Proud of you for trying to get that stuff fixed despite the literal headaches it causes, hopefully it proves effective and helps a little with getting your meds corrected. Two months to wait for what's becoming a routine phsyio appointment is absurd.
Thanks. I just got back from my appointment. The doctor said he will correct the dosages, he deleted the items I no longer require, and he put it on a 6 month thing (can't remember the name) where every two months for the next 6 months I can get the pharmacy to redo my prescriptions without needing to get a script from the doctor, so at least it cuts out the middleman temporarily.

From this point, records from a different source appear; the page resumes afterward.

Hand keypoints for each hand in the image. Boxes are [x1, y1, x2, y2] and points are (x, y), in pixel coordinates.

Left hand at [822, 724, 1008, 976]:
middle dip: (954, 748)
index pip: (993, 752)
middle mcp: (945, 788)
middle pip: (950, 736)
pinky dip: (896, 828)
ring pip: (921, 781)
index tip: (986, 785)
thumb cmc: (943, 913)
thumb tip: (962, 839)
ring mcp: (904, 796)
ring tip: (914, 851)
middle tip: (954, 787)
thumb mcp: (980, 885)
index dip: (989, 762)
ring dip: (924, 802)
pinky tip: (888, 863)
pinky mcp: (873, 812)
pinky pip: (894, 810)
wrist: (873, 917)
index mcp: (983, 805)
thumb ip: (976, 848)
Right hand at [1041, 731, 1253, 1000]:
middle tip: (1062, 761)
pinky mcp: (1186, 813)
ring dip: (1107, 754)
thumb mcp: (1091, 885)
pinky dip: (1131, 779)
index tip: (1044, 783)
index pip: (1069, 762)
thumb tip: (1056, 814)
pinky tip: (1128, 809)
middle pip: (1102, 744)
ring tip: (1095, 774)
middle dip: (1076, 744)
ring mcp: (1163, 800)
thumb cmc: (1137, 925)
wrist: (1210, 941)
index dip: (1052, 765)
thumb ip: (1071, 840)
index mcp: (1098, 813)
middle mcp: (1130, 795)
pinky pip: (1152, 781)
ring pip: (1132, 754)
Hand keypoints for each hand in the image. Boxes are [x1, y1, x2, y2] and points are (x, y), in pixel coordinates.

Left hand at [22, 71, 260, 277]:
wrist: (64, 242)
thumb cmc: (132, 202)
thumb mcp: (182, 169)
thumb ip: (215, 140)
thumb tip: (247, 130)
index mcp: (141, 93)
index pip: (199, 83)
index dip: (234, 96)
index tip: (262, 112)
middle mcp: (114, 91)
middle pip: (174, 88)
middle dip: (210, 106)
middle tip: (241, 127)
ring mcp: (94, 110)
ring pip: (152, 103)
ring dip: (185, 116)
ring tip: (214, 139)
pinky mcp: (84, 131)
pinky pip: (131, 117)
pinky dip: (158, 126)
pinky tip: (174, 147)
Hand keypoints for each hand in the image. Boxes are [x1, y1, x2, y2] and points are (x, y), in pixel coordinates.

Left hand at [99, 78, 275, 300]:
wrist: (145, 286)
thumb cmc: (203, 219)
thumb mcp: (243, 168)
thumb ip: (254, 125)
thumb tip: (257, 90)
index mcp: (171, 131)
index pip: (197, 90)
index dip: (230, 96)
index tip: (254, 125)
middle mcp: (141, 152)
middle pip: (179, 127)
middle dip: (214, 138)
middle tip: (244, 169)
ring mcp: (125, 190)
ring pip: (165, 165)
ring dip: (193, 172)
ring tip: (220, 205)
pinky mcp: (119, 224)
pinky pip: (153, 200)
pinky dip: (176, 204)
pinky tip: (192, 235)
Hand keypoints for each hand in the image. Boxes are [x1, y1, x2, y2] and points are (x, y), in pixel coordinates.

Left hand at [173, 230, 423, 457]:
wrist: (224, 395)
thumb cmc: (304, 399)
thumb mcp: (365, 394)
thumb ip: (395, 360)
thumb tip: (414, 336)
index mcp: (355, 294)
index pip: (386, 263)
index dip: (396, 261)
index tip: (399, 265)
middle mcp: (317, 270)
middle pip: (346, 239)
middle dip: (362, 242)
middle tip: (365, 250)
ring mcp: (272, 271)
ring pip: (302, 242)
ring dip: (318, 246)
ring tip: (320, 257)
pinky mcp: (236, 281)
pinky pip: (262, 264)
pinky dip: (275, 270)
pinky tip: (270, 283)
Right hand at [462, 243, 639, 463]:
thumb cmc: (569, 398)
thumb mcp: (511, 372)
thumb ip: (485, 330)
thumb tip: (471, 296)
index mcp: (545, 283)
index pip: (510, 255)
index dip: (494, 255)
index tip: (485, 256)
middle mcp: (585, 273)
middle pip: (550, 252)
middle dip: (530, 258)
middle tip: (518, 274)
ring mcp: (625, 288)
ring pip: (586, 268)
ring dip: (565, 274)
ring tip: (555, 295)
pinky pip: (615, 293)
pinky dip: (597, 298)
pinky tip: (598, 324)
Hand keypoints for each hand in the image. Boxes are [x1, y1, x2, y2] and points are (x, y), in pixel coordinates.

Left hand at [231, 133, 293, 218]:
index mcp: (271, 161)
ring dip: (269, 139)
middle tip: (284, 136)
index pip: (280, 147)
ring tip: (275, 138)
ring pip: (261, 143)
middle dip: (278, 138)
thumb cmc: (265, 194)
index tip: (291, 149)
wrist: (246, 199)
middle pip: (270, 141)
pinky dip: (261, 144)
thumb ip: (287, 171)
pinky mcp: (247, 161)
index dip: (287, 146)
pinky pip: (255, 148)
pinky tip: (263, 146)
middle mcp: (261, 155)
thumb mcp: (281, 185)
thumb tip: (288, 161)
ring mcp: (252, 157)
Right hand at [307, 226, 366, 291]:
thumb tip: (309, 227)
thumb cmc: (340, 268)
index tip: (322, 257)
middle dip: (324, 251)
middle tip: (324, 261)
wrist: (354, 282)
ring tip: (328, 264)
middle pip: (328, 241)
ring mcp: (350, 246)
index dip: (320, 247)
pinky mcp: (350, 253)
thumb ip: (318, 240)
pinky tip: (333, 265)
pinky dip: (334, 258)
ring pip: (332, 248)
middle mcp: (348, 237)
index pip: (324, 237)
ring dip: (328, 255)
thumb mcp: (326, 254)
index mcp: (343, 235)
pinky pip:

I guess I'll have to see how easy the pharmacy makes it, they're not too good in there.
Waiting times are ridiculous. Normally if you have a new injury it's about a 4 month wait to be seen. But being on the regular list and being able to come back any time, I should be seen within about a week usually. But the NHS is just falling apart, everything takes so long and is so difficult. I'll try and see if I can go back to the podiatrist, it might be quicker and they deal with tendon issues too.